YOUR TASK
Can you print the text of every one of the records below line for line, unchanged, and leave the pictures out?

DATA TO PROCESS
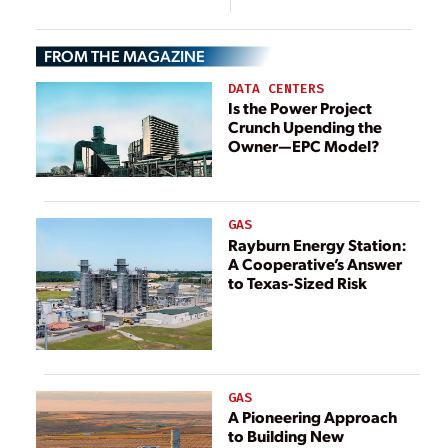
Project, Bow, New
Hampshire
FROM THE MAGAZINE
DATA CENTERS
Is the Power Project
Crunch Upending the
Owner—EPC Model?
GAS
Rayburn Energy Station:
A Cooperative’s Answer
to Texas-Sized Risk
GAS
A Pioneering Approach
to Building New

SOLUTION TO THIS EXERCISE
Project, Bow, New
Hampshire
FROM THE MAGAZINE
DATA CENTERS
Is the Power Project
Crunch Upending the
Owner—EPC Model?
GAS
Rayburn Energy Station:
A Cooperative’s Answer
to Texas-Sized Risk
GAS
A Pioneering Approach
to Building New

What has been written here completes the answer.